The dominant role of the summer hemisphere in subtropical lower stratospheric wave drag trends

Abstract

It is well established that the shallow branch of the Brewer‐Dobson circulation accelerates in a warming climate due to enhanced wave drag in the subtropical lower stratosphere. This has been linked to the strengthening of the upper flanks of the subtropical jets. However, the seasonality of the zonal wind trends, peaking in the winter hemisphere, is opposite to that of the Eliassen‐Palm flux convergence trends, peaking in summer. We investigate the seasonality in the wave drag trends and find a different behavior for each hemisphere. The Shepherd and McLandress (2011, https://doi.org/10.1175/2010jas3608.1) mechanism, involving transient wave dissipation at higher levels following the rise of the critical lines, is found to maximize in austral summer. On the other hand, in the Northern Hemisphere the wave drag increase peaks in summer primarily due to the changes in the stationary planetary waves (monsoonal circulations) associated with enhanced deep convection.

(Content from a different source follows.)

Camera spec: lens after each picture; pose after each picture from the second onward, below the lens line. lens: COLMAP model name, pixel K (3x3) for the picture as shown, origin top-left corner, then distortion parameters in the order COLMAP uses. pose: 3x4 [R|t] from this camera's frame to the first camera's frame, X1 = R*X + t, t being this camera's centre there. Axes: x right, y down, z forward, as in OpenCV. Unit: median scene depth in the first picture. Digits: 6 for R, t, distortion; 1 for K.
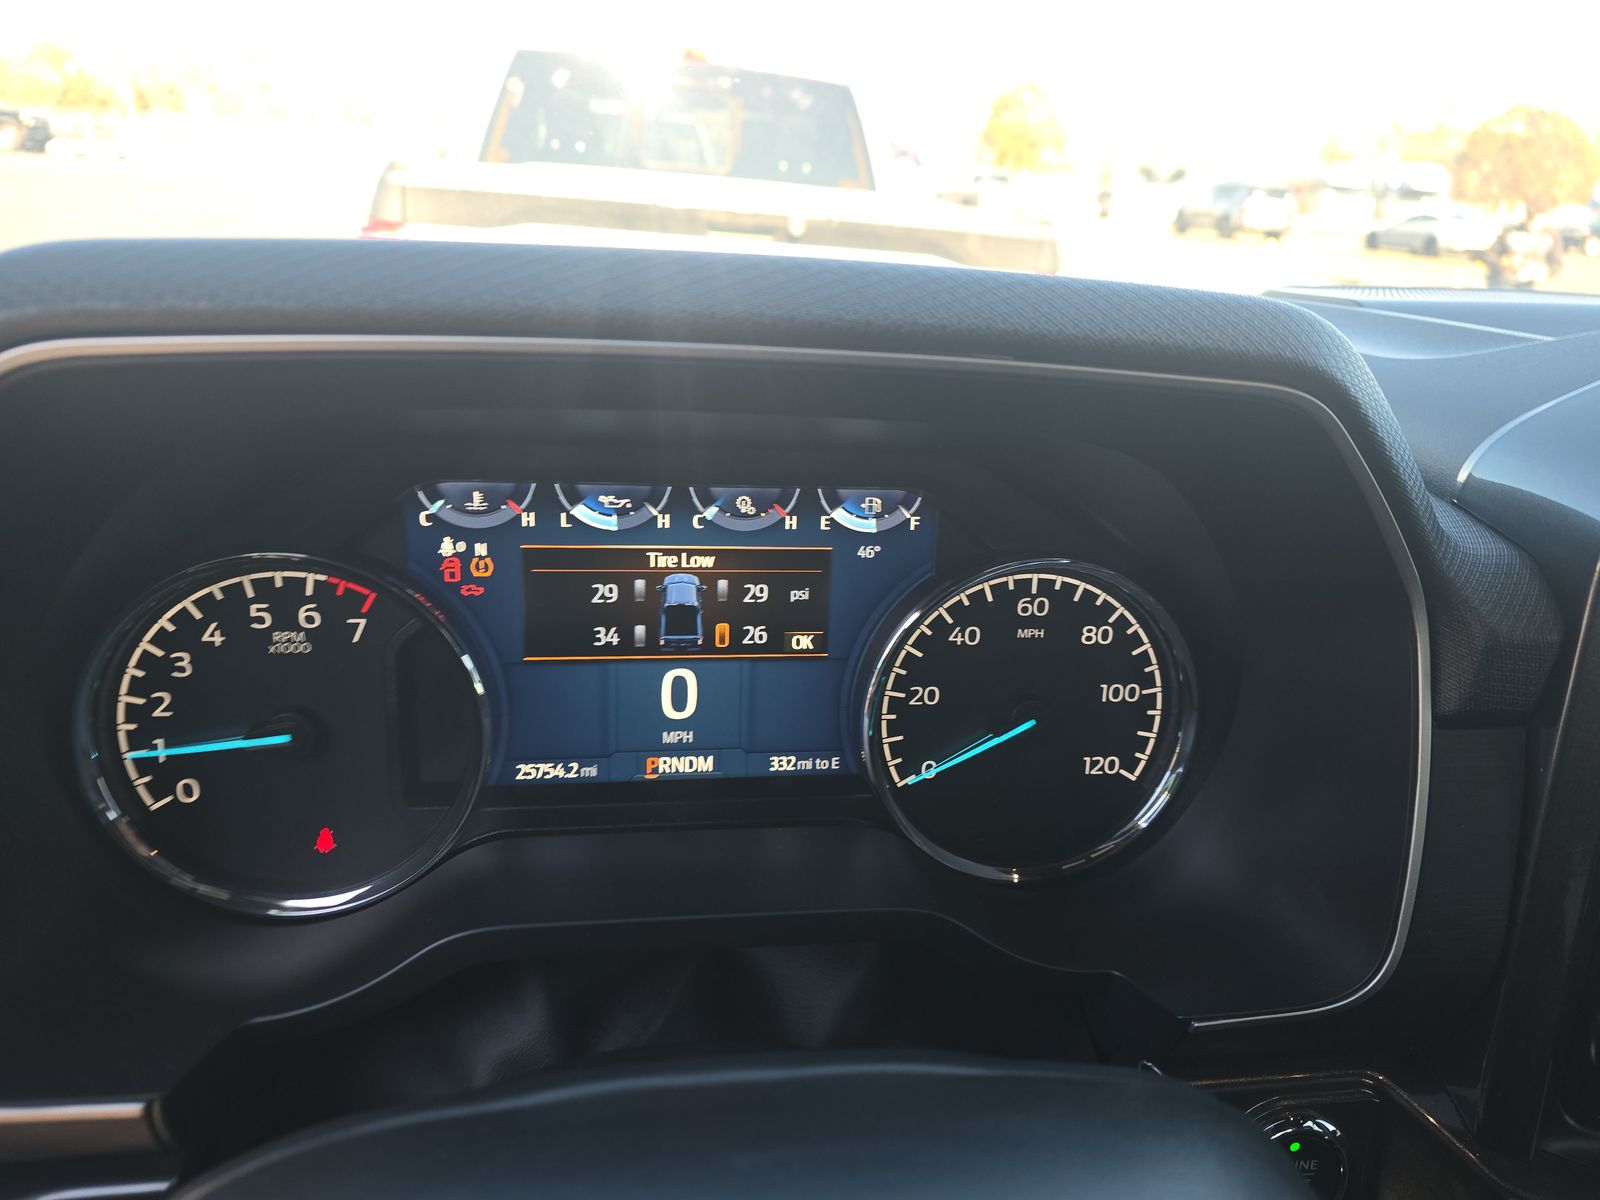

Plain Language Summary The Brewer-Dobson circulation, responsible for mass, heat and constituents global transport in the stratosphere, is projected to accelerate in a warming climate. This circulation is driven by the momentum transferred by dissipating waves. We explore the seasonality of trends in wave dissipation in the subtropical lower stratosphere. First, we show that the largest changes in the wave dissipation take place in the summer hemisphere, opposite to the largest changes in the zonal wind, which is known to control wave dissipation conditions. We investigate this apparent contradiction and find that (a) the conditions are particularly favorable for the waves to be affected by the changing wind in summer, due to their spectral characteristics and the structure of the background zonal wind, in particular the proximity of the zero wind line; and (b) in the Northern Hemisphere the changes are primarily associated with stationary waves triggered by enhanced deep convection in a warmer climate.